┌─ Record set

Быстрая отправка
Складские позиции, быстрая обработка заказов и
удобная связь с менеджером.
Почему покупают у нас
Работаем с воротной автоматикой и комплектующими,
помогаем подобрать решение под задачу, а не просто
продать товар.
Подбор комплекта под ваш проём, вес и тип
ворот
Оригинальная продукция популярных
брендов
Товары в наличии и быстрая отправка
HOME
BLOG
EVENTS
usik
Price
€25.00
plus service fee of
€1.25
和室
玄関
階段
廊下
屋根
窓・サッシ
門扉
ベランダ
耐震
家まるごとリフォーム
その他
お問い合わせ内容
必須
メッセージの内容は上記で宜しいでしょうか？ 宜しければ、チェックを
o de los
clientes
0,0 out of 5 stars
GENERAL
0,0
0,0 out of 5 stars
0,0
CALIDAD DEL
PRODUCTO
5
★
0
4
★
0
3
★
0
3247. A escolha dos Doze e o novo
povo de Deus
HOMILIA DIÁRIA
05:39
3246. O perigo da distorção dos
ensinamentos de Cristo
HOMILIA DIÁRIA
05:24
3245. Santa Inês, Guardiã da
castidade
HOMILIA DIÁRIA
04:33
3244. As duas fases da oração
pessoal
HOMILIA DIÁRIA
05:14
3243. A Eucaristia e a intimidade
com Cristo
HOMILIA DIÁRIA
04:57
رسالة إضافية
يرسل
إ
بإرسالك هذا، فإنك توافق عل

└─

Exercise description: Extract every line of text from the material above and reproduce each one precisely, in its original order.

Answer to the problem:
Быстрая отправка
Складские позиции, быстрая обработка заказов и
удобная связь с менеджером.
Почему покупают у нас
Работаем с воротной автоматикой и комплектующими,
помогаем подобрать решение под задачу, а не просто
продать товар.
Подбор комплекта под ваш проём, вес и тип
ворот
Оригинальная продукция популярных
брендов
Товары в наличии и быстрая отправка
HOME
BLOG
EVENTS
usik
Price
€25.00
plus service fee of
€1.25
和室
玄関
階段
廊下
屋根
窓・サッシ
門扉
ベランダ
耐震
家まるごとリフォーム
その他
お問い合わせ内容
必須
メッセージの内容は上記で宜しいでしょうか？ 宜しければ、チェックを
o de los
clientes
0,0 out of 5 stars
GENERAL
0,0
0,0 out of 5 stars
0,0
CALIDAD DEL
PRODUCTO
5
★
0
4
★
0
3
★
0
3247. A escolha dos Doze e o novo
povo de Deus
HOMILIA DIÁRIA
05:39
3246. O perigo da distorção dos
ensinamentos de Cristo
HOMILIA DIÁRIA
05:24
3245. Santa Inês, Guardiã da
castidade
HOMILIA DIÁRIA
04:33
3244. As duas fases da oração
pessoal
HOMILIA DIÁRIA
05:14
3243. A Eucaristia e a intimidade
com Cristo
HOMILIA DIÁRIA
04:57
رسالة إضافية
يرسل
إ
بإرسالك هذا، فإنك توافق عل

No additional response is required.